= TASK STATEMENT =
Extract the lines between the one holding "catalogue / barcode: US 1465106" and the one holding "collection date: 1853/1856", inclusive, and copy them with no changes.

====== INPUT MATERIAL ======

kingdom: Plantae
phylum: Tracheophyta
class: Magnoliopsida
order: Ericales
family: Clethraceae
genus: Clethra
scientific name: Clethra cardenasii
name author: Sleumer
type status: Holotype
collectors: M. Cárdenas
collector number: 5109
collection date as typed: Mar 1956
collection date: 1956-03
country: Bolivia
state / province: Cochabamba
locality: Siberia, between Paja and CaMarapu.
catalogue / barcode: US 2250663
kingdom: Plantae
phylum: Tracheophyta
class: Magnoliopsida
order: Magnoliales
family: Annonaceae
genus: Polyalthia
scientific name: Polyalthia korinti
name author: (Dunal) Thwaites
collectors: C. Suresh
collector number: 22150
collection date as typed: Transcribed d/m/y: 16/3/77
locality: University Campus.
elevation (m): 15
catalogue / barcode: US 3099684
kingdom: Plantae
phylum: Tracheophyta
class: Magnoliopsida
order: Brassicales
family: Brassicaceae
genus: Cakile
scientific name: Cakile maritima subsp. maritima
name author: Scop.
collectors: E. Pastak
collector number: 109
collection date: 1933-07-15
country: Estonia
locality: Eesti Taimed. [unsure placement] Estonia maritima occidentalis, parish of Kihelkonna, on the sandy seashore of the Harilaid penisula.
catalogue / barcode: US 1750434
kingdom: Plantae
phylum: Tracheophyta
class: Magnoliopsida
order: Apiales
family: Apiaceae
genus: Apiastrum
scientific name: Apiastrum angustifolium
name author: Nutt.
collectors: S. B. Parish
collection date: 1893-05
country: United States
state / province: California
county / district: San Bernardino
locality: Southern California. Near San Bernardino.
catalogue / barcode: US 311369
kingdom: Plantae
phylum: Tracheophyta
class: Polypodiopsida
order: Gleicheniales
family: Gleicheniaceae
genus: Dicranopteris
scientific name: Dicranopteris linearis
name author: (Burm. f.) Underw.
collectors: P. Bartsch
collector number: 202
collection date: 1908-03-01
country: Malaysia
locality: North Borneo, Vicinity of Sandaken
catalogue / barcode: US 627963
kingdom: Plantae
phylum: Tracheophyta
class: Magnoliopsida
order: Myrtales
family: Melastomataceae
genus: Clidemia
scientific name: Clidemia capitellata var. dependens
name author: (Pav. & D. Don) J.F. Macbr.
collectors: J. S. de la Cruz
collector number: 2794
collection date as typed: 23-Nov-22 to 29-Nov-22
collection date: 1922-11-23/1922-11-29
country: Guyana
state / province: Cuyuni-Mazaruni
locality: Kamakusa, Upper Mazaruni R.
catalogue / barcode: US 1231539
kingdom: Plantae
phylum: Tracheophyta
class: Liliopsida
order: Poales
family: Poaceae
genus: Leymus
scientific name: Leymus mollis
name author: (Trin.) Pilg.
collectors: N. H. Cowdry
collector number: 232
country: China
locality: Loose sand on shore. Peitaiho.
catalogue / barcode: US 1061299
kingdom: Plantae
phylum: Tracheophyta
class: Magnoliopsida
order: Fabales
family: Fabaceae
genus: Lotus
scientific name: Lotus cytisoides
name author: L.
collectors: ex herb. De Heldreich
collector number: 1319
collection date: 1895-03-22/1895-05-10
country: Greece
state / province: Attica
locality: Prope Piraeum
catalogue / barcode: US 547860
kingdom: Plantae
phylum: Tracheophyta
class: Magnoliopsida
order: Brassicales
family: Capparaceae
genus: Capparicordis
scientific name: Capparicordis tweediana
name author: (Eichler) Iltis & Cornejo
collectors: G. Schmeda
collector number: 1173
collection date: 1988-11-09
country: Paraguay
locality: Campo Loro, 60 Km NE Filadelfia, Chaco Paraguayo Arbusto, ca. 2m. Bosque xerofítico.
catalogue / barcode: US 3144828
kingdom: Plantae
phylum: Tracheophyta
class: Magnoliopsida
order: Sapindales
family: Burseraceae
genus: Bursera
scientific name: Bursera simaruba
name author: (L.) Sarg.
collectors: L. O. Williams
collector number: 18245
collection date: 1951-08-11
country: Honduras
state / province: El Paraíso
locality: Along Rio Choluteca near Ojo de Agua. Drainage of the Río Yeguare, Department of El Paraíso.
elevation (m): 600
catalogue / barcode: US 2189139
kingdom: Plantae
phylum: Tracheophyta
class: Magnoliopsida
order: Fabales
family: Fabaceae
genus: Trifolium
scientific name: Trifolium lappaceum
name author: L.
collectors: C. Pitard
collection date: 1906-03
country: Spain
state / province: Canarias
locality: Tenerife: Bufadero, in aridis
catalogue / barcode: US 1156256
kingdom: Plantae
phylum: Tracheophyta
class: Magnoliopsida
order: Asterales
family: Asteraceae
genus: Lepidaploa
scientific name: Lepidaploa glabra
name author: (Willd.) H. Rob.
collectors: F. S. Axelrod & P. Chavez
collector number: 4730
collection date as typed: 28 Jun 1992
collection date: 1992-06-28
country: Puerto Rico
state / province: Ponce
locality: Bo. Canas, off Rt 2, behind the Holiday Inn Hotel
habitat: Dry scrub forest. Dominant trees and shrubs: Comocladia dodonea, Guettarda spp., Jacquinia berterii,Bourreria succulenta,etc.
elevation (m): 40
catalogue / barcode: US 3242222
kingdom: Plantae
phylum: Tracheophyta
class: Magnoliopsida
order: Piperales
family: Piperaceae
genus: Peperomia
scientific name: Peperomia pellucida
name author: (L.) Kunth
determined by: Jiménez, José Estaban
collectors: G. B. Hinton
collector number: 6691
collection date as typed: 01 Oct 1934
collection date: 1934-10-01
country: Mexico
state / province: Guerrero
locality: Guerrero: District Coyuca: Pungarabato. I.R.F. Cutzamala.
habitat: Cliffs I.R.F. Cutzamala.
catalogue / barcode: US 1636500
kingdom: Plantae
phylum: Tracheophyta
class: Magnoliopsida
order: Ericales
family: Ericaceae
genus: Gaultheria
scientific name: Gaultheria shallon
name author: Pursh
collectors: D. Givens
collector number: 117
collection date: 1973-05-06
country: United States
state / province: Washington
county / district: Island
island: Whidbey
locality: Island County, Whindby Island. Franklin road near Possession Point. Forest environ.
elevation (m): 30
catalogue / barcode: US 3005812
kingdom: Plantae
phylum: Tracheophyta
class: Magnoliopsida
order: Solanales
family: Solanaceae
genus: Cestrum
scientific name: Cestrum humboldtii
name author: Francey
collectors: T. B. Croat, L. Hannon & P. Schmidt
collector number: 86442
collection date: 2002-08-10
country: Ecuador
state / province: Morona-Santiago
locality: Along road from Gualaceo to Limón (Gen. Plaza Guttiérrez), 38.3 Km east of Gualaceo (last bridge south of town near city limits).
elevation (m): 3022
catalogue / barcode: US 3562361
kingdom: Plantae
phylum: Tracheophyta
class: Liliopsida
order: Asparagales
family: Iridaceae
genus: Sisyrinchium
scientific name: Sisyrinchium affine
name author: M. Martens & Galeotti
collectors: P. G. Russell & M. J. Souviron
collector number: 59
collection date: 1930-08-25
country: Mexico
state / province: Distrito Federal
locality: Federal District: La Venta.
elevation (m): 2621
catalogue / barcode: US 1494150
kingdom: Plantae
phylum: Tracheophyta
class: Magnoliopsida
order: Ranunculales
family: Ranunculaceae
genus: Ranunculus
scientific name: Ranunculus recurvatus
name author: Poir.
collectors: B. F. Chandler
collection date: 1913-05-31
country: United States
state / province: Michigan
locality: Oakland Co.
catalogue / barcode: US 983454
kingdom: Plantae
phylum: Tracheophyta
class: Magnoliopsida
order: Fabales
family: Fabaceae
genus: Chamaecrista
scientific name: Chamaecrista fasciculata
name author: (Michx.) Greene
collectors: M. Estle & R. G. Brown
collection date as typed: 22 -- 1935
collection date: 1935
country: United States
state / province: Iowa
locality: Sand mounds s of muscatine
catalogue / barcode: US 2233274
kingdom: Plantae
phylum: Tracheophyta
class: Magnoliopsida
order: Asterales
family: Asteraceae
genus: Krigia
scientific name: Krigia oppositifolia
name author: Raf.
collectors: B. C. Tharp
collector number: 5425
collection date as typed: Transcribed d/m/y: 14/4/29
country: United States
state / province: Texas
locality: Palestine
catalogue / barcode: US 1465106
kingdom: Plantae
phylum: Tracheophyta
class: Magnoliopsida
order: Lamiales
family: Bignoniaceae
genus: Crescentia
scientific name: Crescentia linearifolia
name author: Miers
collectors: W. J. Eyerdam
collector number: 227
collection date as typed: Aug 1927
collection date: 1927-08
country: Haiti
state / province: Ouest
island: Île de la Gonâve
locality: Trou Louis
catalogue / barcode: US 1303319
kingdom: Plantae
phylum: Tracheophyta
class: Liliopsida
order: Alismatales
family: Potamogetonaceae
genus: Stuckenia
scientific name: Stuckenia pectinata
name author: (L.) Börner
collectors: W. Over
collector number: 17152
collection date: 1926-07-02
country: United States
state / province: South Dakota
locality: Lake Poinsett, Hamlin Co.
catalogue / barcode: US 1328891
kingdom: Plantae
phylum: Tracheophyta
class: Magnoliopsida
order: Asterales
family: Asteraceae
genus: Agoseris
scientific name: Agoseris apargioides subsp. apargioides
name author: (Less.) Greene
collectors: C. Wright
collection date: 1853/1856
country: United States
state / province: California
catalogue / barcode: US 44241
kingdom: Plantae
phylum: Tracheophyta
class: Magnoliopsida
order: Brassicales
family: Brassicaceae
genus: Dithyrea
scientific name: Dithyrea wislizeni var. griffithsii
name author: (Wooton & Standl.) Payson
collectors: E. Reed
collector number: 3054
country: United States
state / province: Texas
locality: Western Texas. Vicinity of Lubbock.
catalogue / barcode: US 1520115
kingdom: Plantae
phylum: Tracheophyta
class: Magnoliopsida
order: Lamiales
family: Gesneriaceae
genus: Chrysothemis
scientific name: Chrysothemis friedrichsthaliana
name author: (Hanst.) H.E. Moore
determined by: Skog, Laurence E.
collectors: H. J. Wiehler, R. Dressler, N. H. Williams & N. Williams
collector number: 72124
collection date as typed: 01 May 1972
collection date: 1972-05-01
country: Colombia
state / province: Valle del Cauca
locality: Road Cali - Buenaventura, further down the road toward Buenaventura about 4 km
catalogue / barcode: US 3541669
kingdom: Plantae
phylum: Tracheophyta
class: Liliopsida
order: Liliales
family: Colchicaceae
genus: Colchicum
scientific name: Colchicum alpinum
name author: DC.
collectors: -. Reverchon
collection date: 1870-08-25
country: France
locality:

======

= WRITTEN SOLUTION =
catalogue / barcode: US 1465106
kingdom: Plantae
phylum: Tracheophyta
class: Magnoliopsida
order: Lamiales
family: Bignoniaceae
genus: Crescentia
scientific name: Crescentia linearifolia
name author: Miers
collectors: W. J. Eyerdam
collector number: 227
collection date as typed: Aug 1927
collection date: 1927-08
country: Haiti
state / province: Ouest
island: Île de la Gonâve
locality: Trou Louis
catalogue / barcode: US 1303319
kingdom: Plantae
phylum: Tracheophyta
class: Liliopsida
order: Alismatales
family: Potamogetonaceae
genus: Stuckenia
scientific name: Stuckenia pectinata
name author: (L.) Börner
collectors: W. Over
collector number: 17152
collection date: 1926-07-02
country: United States
state / province: South Dakota
locality: Lake Poinsett, Hamlin Co.
catalogue / barcode: US 1328891
kingdom: Plantae
phylum: Tracheophyta
class: Magnoliopsida
order: Asterales
family: Asteraceae
genus: Agoseris
scientific name: Agoseris apargioides subsp. apargioides
name author: (Less.) Greene
collectors: C. Wright
collection date: 1853/1856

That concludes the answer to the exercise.